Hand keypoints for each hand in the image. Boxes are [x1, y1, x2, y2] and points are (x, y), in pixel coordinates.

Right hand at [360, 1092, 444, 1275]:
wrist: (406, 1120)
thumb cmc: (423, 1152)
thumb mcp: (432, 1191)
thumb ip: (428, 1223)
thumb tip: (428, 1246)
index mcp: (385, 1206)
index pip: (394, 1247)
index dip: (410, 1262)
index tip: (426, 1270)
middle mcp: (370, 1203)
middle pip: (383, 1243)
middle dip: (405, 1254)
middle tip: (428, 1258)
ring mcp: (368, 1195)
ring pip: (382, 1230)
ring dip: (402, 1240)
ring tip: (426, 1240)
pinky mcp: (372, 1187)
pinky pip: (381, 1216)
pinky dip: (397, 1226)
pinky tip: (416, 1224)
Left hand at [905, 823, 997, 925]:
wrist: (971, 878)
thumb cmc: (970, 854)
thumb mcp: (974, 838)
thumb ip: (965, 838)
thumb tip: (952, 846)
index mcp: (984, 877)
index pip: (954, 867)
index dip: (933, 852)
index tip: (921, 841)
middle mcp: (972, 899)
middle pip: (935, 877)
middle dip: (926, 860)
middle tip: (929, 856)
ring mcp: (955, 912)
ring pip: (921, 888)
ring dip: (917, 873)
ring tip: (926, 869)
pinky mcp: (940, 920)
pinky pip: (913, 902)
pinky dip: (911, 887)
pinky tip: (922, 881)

* * *

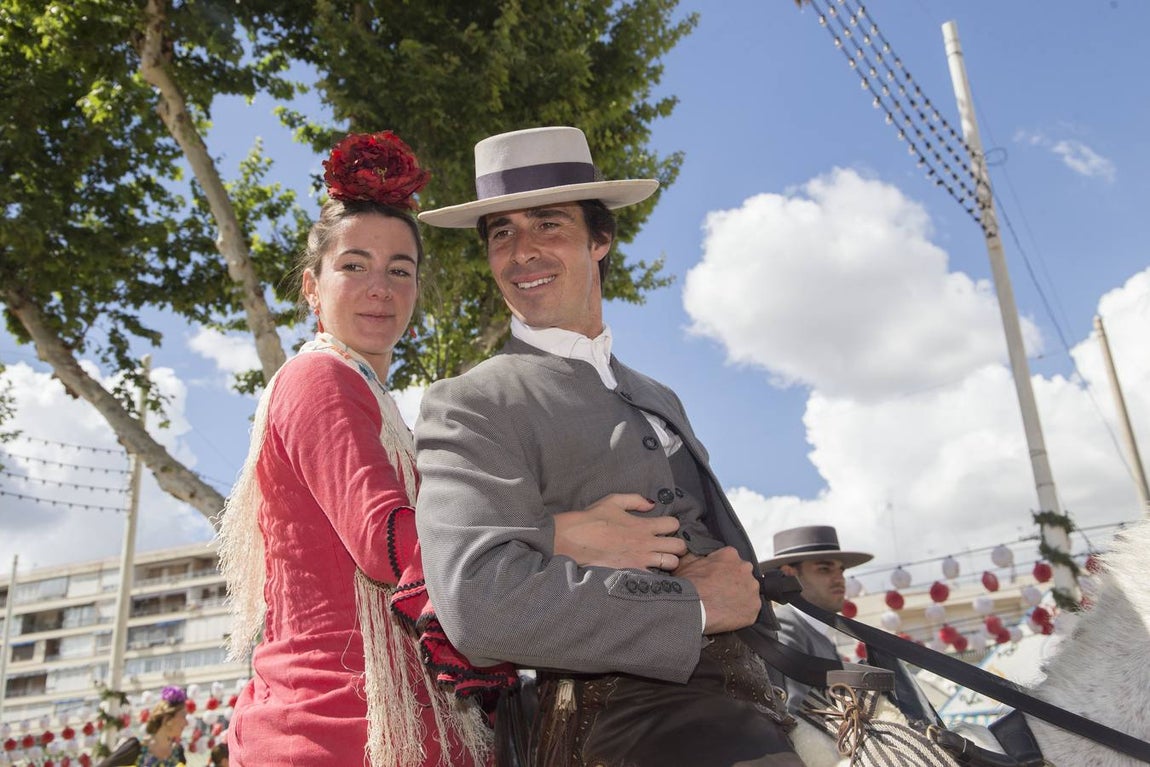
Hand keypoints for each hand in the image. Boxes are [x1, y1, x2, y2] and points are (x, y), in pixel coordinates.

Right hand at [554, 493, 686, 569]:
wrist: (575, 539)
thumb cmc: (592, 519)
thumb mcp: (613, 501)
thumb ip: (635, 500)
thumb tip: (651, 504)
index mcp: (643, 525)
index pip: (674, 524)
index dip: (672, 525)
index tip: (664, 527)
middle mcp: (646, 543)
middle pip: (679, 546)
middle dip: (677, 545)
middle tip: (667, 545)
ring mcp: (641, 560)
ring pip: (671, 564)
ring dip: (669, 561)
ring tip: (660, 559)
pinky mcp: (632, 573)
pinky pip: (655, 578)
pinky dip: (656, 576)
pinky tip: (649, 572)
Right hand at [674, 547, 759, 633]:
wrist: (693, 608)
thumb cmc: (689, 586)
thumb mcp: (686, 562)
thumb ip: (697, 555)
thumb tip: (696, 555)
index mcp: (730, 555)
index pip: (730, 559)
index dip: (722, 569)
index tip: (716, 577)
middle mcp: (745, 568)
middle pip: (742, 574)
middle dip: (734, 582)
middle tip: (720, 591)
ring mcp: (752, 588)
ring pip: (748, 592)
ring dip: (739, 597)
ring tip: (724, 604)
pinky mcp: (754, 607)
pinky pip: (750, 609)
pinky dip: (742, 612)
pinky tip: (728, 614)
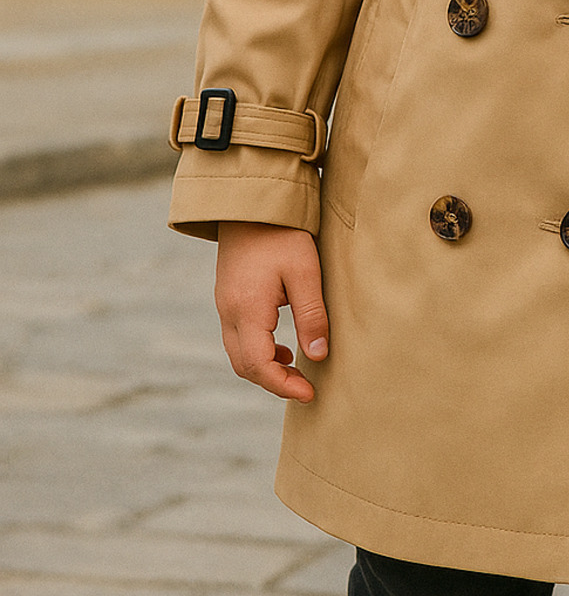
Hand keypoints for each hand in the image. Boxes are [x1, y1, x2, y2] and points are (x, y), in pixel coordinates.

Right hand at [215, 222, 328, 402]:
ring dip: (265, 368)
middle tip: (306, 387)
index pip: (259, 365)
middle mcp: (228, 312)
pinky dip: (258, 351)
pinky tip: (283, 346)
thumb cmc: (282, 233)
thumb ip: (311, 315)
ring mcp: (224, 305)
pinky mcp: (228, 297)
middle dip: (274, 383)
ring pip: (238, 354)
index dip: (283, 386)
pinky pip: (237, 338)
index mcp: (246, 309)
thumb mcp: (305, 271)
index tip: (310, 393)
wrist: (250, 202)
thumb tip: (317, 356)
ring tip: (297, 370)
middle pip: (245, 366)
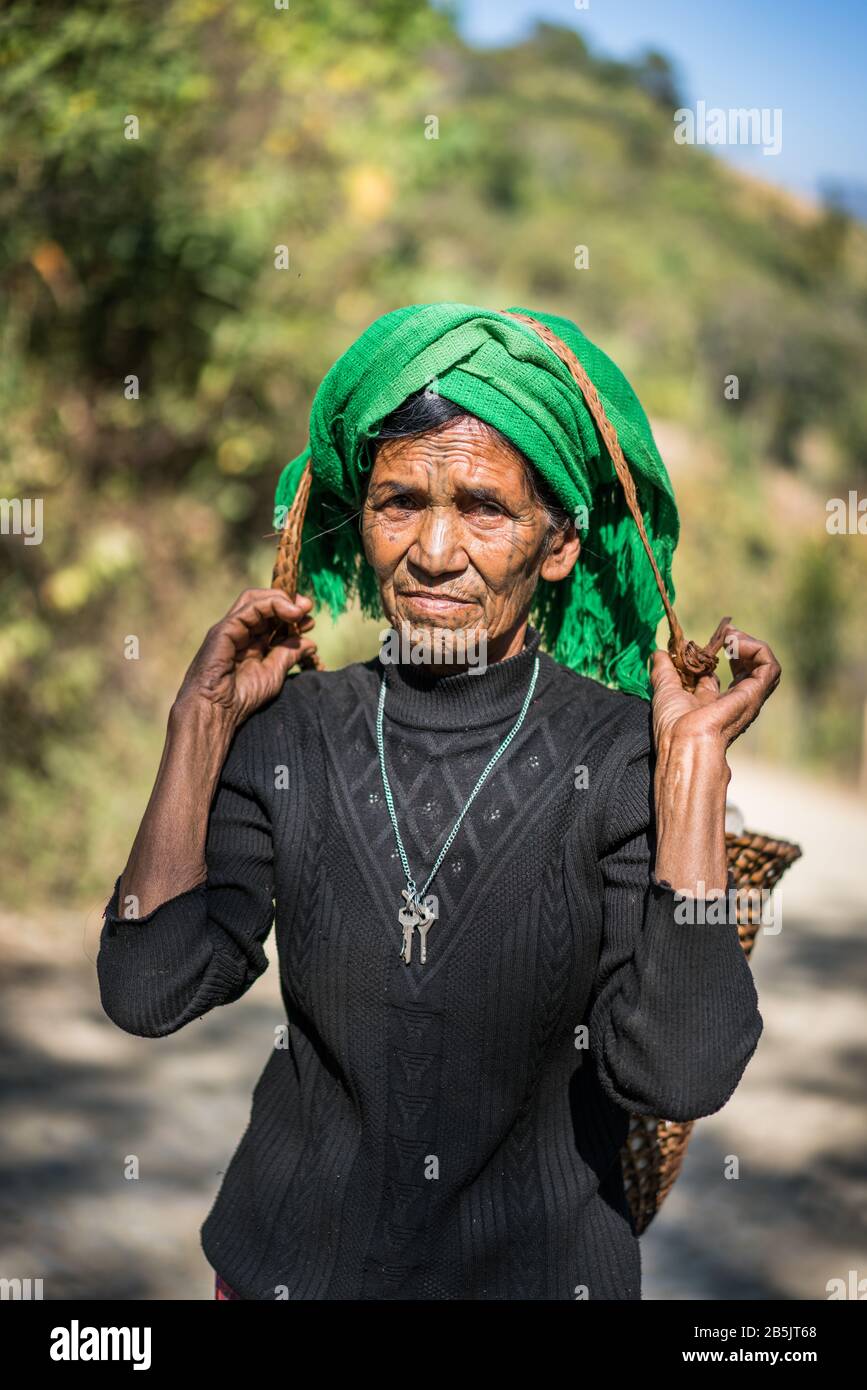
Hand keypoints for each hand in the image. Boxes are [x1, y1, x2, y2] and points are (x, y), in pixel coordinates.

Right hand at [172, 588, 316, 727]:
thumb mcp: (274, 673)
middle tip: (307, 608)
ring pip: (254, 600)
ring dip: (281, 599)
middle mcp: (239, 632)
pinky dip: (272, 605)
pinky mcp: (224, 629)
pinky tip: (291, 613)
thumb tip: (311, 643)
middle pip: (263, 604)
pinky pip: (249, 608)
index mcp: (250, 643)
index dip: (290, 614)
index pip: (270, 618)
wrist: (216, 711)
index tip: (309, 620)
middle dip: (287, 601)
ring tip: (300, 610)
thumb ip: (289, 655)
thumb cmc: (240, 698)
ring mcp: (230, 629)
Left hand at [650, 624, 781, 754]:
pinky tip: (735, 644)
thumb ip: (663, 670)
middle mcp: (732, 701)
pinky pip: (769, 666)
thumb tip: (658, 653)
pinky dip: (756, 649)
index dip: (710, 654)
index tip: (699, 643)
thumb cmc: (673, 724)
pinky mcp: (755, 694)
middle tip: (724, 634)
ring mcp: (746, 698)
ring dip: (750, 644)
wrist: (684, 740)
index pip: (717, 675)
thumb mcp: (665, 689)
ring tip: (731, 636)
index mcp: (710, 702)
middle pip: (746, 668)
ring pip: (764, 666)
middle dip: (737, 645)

▶ [PROBLEM TO WORK ON]
All lines in the listing above from the line containing "ring dip: (265, 368)" to the line containing "middle pip: (245, 366)", inclusive, should be retyped exactly; no other lines should appear.

▶ [WRITTEN SOLUTION]
ring dip: (265, 368)
middle tip: (306, 387)
index pip: (259, 365)
middle mcp: (228, 312)
pinky dip: (258, 351)
pinky tip: (283, 346)
thumb cmc: (282, 233)
thumb ip: (311, 315)
ring mcp: (224, 305)
pinky mcp: (228, 297)
middle dip: (274, 383)
ring pip: (238, 354)
index dip: (283, 386)
pinky pip: (237, 338)
index mcp: (246, 309)
thumb mcp: (305, 271)
index tip: (310, 393)
wrist: (250, 202)
thumb tip: (317, 356)
ring tip: (297, 370)
middle pip: (245, 366)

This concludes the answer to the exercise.